But observers don't expect a swift breakthrough to avert all-out war.
Both sides are facing ruin because of the fighting that has flared for months along their poorly defined border and totally shut down oil production.
The clashes began after the southern government in January cut off its entire oil output of 350,000 barrels per day through a 994-mile pipeline that runs northward to the Red Sea terminal at Port Sudan.
The southern government in its ramshackle capital, Juba, claimed the Sudanese government in Khartoum had seized southern oil worth $800 million. Khartoum said Juba hadn't paid transit fees.
Without oil revenues, neither side can afford a full-scale war.
"Both economies are in a race against time, as the halt in oil production and transit fees bring their oil-dependent economies to the brink of collapse," the Financial Times reported.
The halt in oil exports from the Sudans, largely from the impoverished south that's still struggling to rebuild after two ruinous decades of war with the north, doesn't constitute a major glitch in global energy supply terms. But the simmering conflict, reigniting the 1983-2005 civil war in which 2 million people died, would destabilize East Africa and the Horn of Africa.
This region is on the cusp of a major oil and gas boom that has the potential to transform what has largely been an economically depressed zone.
Sudanese Finance Minister Ali Mahmoud says the dispute has left a $2.4 billion hole in Khartoum's state finances. Exports have slumped 83 percent. Annual inflation hit nearly 29 percent in April.
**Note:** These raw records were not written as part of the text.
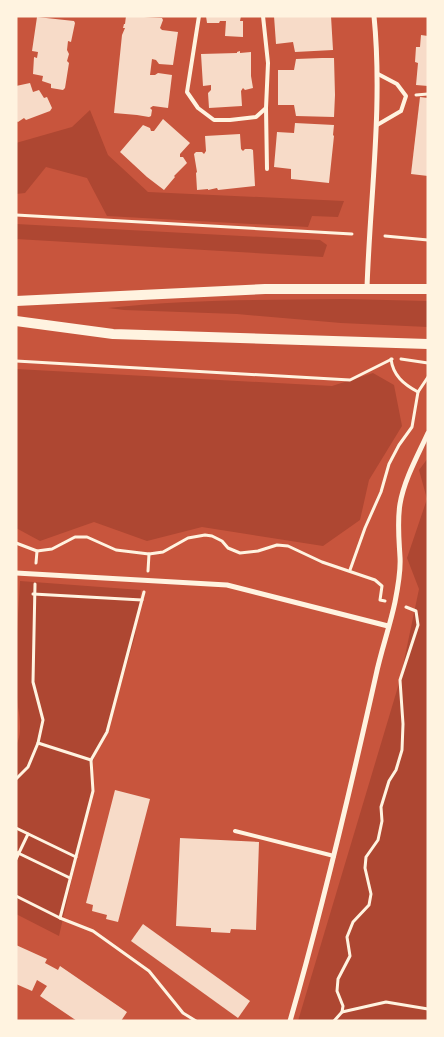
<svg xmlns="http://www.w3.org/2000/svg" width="444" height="1037" viewBox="0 0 444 1037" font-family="'DejaVu Sans',sans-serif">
<rect width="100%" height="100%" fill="#c8553d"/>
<g fill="#ae4732">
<polygon points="90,110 108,155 148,192 344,201 338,217 312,216 308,227 107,216 87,178 46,167 25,193 16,194 16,143 72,127"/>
<polygon points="16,224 320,240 327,245 323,257 16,239"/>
<path d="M344,299L428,301V327L341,323L237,314L124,310L108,308C186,299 265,300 344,299Z"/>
<polygon points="16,369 332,386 373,373 394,385 402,426 369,480 360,520 323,546 202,527 147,541 94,522 40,541 16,528"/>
<polygon points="428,458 428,1021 298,1021 400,680 419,589 407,558 427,499 419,470"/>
<path d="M20,581L141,590L135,636L111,719L93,761L92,790L59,936L16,914V745C22,736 20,718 18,707C13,665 18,623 20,581Z"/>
</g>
<g fill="#f7dbc8">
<polygon points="126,16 162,18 163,20 160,28 162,30 178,32 173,65 159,64 156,60 152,59 150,75 155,75 158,73 172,75 168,108 153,106 150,108 152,110 151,116 149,117 137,115 114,113 122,35 125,28 123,28 124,24 125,24"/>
<polygon points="206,16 241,16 240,21 243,21 243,37 225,36 226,21 220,21 219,23 207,23"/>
<polygon points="274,16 331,16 333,50 295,52 293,42 276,44"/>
<polygon points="37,17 74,21 75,23 71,42 68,41 67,50 69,54 67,61 69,63 65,88 63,90 51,88 51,84 42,81 43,76 33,74 34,57 37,58 38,52 32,51"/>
<polygon points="421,35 428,36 428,86 416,85 418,63 415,62 416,47 420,47"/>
<polygon points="240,51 240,53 251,52 251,76 253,88 245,90 243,88 241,91 242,106 209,108 208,93 211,90 211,85 203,86 201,54 237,53 237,52"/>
<polygon points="322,58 334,58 335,95 334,117 296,116 294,105 278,105 278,70 294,70 296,59"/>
<polygon points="30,83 33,92 39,90 44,98 47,97 52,108 50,111 26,120 24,118 18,122 16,121 16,86"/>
<polygon points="420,97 428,98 428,176 411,174"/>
<polygon points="163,119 190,143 180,154 180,157 183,157 187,163 174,176 175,177 164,190 147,177 120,152 143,125 150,128 151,131 154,131"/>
<polygon points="295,123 334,125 333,135 334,136 329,183 291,179 291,169 274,167 277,132 294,133"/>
<polygon points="240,134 241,149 243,151 245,149 251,149 253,150 255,186 218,190 217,188 208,190 208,189 197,190 196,173 197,172 194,154 196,152 202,152 204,154 206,151 205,136"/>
<polygon points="115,790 150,799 118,922 106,919 107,915 92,911 93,905 86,903"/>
<polygon points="180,838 259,842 256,930 231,929 230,933 211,932 211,928 176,926"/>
<polygon points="143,924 250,1001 238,1018 131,941"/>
<polygon points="16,945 47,959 45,963 58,970 60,966 127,1012 121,1021 77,1021 40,996 47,986 37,980 32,991 16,984"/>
</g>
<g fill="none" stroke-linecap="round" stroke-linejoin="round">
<g stroke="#fff3e0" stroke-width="3">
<polyline points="416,95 428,94"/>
<polyline points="16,215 352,234"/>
<polyline points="385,236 428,240"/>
<path d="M391,359C393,375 403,384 418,392"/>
<polyline points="401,359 428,363"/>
<polyline points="16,361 350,380 392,359"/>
<polyline points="16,543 37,551 52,549 75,537 87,537 116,550 149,554 163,552 188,538 205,535 212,536 222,541 228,548 240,553 258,551 277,545 288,546 322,562 375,580 382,586 380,600 385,601"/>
<polyline points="36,563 37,551"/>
<polyline points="350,570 365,528 381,492 389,464 399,445 412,427 418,392 428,377"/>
<polyline points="148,571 149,554"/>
<polyline points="33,594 142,600"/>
<polyline points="38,743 91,760"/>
<polyline points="16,779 28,767 38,743 43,720 33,682 35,584"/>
<polyline points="16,828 76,857"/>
<polyline points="16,852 70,878"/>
<polyline points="16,859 28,834"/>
<polyline points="16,896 60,918 93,931 149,971 183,1013 196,1021"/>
<polyline points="60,918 93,791 91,760 107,732 144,592"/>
<polyline points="342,1012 386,1002 428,1009"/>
<polyline points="334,1021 342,1012 343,1006 337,991 338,979 350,956 347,937 353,922 369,905 371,894 365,868 366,857 378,840 382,821 381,807 389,781 396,770 402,750 403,724 400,680 418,625 416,611 406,607"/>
</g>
<g stroke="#fff3e0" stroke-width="4">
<polyline points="199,16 187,92 198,108 214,120 230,120 256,117 266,108 268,63 263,16"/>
<polyline points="266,108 267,169"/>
<polyline points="377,125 401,111 406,96 397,84 378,74"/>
<polyline points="235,831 334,856"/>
</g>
<g stroke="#fff3e0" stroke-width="5">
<path d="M367,288C370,197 383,107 374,16"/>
<polyline points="16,573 227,585 388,626"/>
<path d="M290,1021C323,907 350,791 376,675C381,651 390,626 395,602C398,587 401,572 400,557C399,539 397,522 400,504C404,480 418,455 428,433"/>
</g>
<g stroke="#fff3e0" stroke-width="10">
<polyline points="16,301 265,289 428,289"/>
<polyline points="16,321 113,334 428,344"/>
</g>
</g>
<rect width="444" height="1037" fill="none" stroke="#fff3e0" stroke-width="35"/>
</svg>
The shutdown has essentially cut off the south's oil revenues, 98 percent of state income. Oil constitutes just more than 40 percent of the north's revenues.
Some 85 percent of the oil lies in the south, mainly in border states where the heavy clashes have taken place in the last few weeks. But the landlocked south can only export through the Chinese-built pipeline running through the north.
Kornelio Koriom Mayik, governor of South Sudan's central bank, says the south's in bad shape, too.
"We're importing everything and we're drawing on reserves, so of course we have some difficulties," he said a few days ago.
"By my calculations, unless there are shocks, we can go on for another seven months without oil," using foreign reserves "in the region of $1.5 billion."
Both sides appear to have dug in their heels at talks brokered by the African Union, with no indication either is prepared to make concessions.
The most likely prospect of heading off a new war between the Arab, Muslim north and the infant state of South Sudan, which is mainly Christian and animist, appears to be intervention by China.
Beijing is the main buyer of Sudan's oil and has multibillion-dollar investments on both sides. It thus has a vested strategic interest in bringing the two sides together and has been at the center of diplomatic efforts to get them back to negotiations.
The south seeks to build a pipeline running southeast from its oilfields to Kenya's Indian Ocean ports via Uganda, cutting out the north altogether.
But, Britain's Guardian newspaper observed May 17, "South Sudan's pipe dream risks remaining just that.
"There are 1,000 factors which could set back such a project – bandits, weather, political scrapping over cost, and so on.
"The port of Lamu in Kenya, the planned sea connection for the pipeline hasn't even been built yet."
Khartoum is bitterly opposed to such a project.
South Sudanese President Salva Kiir, a former rebel commander during the civil war, visited Beijing in April seeking Chinese aid to build the pipeline. But Prime Minister Hu Jintao has refused to put up funds for the project for fear of jeopardizing China's investments in the north.
However, Beijing has hedged its bets by offering the south bank loans and emergency aid.
That's not likely to save South Sudan unless it cuts a deal with Khartoum, or its friends in Africa can drum up $7 billion, to cover lost oil income and enable it to defy the north.